DNA DAMAGE AND CELL KILLING BY CAMPTOTHECIN AND ITS DERIVATIVE IN HUMAN LEUKEMIA HL-60 CELLS

Camptothecin (CPT) has been recognized as a topoisomerase I (Topo I) inhibitor. However, the mechanism of cytotoxicity of this agent remains unknown. In the present study, we analyzed the kinetics of Topo I-mediated DNA single-strand breaks and internucleosomal DNA cleavage produced by CPT and its derivative, 7-ethyl-10-hydroxycamptothecin (SN-38), in HL-60 cells. DNA single-strand breaks were detected using alkaline sucrose gradient centrifugation when HL-60 cells were incubated with 10 muM CPT or 10 muM SN-38 for 30 min. These DNA single-strand breaks were rapidly repaired after drug removal, while the cytotoxic action of these drugs was sustained.
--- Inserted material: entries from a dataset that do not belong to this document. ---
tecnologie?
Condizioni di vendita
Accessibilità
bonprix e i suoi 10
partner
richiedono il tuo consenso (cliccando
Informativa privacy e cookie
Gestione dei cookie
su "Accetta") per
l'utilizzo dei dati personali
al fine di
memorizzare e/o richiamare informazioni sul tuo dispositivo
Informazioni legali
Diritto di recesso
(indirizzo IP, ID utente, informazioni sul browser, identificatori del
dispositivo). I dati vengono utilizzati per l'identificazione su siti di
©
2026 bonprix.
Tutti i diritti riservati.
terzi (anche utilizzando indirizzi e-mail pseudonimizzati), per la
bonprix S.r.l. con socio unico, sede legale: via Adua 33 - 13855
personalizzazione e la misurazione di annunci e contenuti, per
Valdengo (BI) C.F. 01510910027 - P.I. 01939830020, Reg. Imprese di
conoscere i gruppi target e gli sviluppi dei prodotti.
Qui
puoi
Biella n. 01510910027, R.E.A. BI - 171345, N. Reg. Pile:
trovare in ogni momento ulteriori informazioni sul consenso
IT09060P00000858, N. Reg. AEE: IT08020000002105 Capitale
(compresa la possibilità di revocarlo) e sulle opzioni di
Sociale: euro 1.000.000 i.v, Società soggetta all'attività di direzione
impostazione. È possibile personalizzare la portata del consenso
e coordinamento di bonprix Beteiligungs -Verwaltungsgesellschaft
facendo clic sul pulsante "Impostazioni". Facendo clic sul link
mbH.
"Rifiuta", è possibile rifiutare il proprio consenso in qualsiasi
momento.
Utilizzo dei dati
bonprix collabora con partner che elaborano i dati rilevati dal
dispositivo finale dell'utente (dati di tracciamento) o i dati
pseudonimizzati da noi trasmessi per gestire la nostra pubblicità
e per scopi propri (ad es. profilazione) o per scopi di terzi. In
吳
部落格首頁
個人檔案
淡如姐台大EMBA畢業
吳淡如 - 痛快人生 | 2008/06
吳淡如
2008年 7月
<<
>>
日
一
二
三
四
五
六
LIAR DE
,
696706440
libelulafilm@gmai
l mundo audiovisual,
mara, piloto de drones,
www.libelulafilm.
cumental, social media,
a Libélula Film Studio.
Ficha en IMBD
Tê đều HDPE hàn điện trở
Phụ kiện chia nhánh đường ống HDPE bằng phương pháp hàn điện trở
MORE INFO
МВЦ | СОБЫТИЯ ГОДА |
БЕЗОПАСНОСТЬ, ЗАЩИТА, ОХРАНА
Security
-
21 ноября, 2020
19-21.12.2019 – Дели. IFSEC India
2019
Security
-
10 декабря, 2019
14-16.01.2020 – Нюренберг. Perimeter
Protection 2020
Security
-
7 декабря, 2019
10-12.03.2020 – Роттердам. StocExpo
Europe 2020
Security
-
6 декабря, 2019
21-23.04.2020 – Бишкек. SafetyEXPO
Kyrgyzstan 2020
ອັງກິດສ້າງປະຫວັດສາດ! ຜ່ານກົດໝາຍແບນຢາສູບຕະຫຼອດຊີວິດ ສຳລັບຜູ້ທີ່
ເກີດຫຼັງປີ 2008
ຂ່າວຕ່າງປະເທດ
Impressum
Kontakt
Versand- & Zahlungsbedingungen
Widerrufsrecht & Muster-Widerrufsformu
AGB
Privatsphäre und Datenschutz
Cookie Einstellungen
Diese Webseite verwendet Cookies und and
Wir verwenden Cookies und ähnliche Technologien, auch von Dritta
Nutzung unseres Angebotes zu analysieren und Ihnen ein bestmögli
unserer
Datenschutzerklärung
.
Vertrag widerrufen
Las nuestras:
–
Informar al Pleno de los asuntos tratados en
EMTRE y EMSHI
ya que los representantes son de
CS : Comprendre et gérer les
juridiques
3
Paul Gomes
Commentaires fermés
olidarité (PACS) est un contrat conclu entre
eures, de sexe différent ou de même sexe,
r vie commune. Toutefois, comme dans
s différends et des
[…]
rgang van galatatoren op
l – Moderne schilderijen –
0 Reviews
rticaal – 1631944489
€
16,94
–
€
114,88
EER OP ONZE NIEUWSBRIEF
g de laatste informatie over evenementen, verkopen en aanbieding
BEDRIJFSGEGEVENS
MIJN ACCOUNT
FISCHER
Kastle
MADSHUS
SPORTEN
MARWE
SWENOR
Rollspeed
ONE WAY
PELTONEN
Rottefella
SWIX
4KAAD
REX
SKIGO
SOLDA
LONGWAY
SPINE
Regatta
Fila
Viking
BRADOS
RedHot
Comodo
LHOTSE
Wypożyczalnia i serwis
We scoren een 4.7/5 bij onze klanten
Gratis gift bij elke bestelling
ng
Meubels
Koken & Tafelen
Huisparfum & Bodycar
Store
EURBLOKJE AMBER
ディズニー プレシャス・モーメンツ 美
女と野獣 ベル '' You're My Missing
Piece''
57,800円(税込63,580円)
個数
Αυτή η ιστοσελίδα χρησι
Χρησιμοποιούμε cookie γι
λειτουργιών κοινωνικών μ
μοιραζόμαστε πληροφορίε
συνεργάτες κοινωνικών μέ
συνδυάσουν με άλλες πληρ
Treatment of HL-60 cells with CPT or SN-38 for 3 h produced extensive degradation of DNA. Agarose gel electrophoresis showed a ladder of DNA fragments consisted of multimers of approximately 200 base pairs, characteristic of apoptosis. Interestingly, this type of DNA fragmentation was also induced within 4 h after repair of DNA single-strand breaks, and subsequently loss of cell viability was observed. When zinc ion, a potent inhibitor of endonuclease, was added to drug-free medium after treatment with CPT or SN-38, internucleosomal DNA cleavage was abolished. Furthermore, addition of zinc ion reduced the loss of cell viability. These data suggest that Topo I-mediated DNA single-strand breaks may be necessary but are not sufficient for cell death, and the endonuclease involved in induction of internucleosomal DNA cleavage may play an important role in HL-60 cell death induced by Topo I inhibitor.